Copy out word for word the lines in the records from the one containing "случае Компания может" through the one containing "Championships 2027, Мужчины, Финал, запланированный", including both of those lines.

MATERIAL FOR THIS TASK —
┏━━

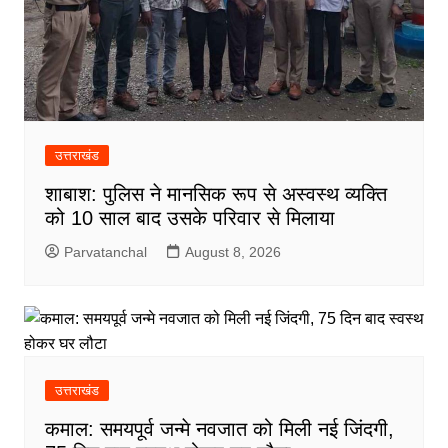
उत्तराखंड
शाबाश: पुलिस ने मानसिक रूप से अस्वस्थ व्यक्ति
को 10 साल बाद उसके परिवार से मिलाया
Parvatanchal
August 8, 2026
उत्तराखंड
कमाल: समयपूर्व जन्मे नवजात को मिली नई जिंदगी,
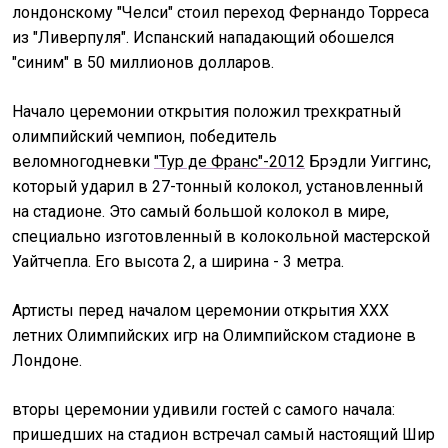
лондонскому "Челси" стоил переход Фернандо Торреса
из "Ливерпуля". Испанский нападающий обошелся
"синим" в 50 миллионов долларов.
Начало церемонии открытия положил трехкратный
олимпийский чемпион, победитель
веломногодневки
"Тур де Франс"-2012
Брэдли Уиггинс,
который ударил в 27-тонный колокол, установленный
на стадионе. Это самый большой колокол в мире,
специально изготовленный в колокольной мастерской
Уайтчепла. Его высота 2, а ширина - 3 метра.
Артисты перед началом церемонии открытия ХХХ
летних Олимпийских игр на Олимпийском стадионе в
Лондоне.
вторы церемонии удивили гостей с самого начала:
пришедших на стадион встречал самый настоящий Шир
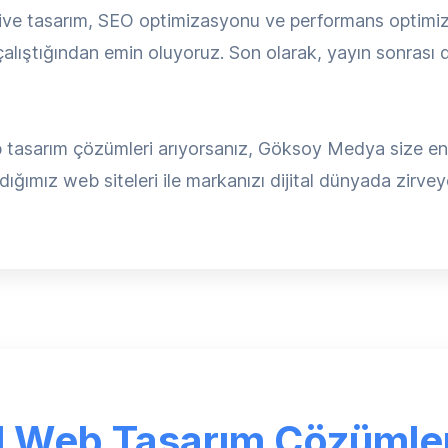
ive tasarım, SEO optimizasyonu ve performans optimiza
lıştığından emin oluyoruz. Son olarak, yayın sonrası d
tasarım çözümleri arıyorsanız, Göksoy Medya size en k
ığımız web siteleri ile markanızı dijital dünyada zirveye
l Web Tasarım Çözümler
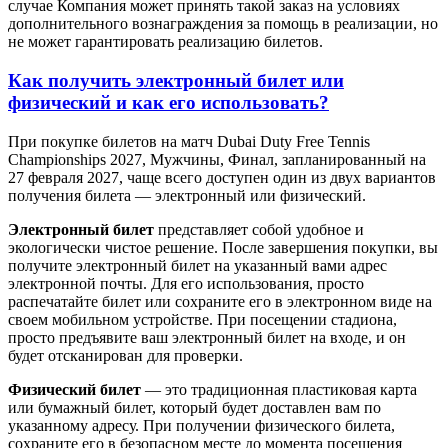
случае Компания может принять такой заказ на условиях
дополнительного вознаграждения за помощь в реализации, но
не может гарантировать реализацию билетов.
Как получить электронный билет или
физический и как его использовать?
При покупке билетов на матч Dubai Duty Free Tennis
Championships 2027, Мужчины, Финал, запланированный на
27 февраля 2027, чаще всего доступен один из двух вариантов
получения билета — электронный или физический.
Электронный билет
представляет собой удобное и
экологически чистое решение. После завершения покупки, вы
получите электронный билет на указанный вами адрес
электронной почты. Для его использования, просто
распечатайте билет или сохраните его в электронном виде на
своем мобильном устройстве. При посещении стадиона,
просто предъявите ваш электронный билет на входе, и он
будет отсканирован для проверки.
Физический билет
— это традиционная пластиковая карта
или бумажный билет, который будет доставлен вам по
указанному адресу. При получении физического билета,
сохраните его в безопасном месте до момента посещения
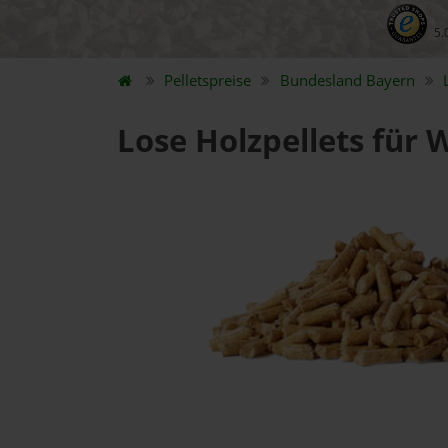
5.
Pelletspreise
Bundesland
Bayern
Lose Holzpellets für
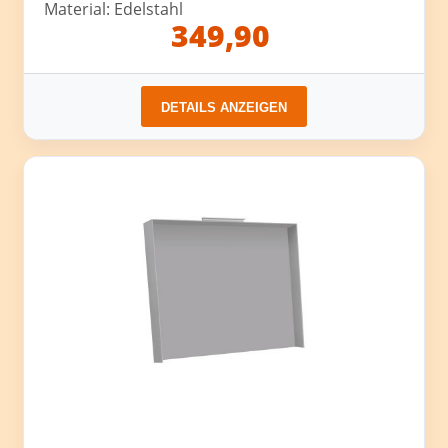
Material: Edelstahl
349,90
DETAILS ANZEIGEN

┗━━

SOLUTION FOR THIS PROBLEM —
случае Компания может принять такой заказ на условиях
дополнительного вознаграждения за помощь в реализации, но
не может гарантировать реализацию билетов.
Как получить электронный билет или
физический и как его использовать?
При покупке билетов на матч Dubai Duty Free Tennis
Championships 2027, Мужчины, Финал, запланированный на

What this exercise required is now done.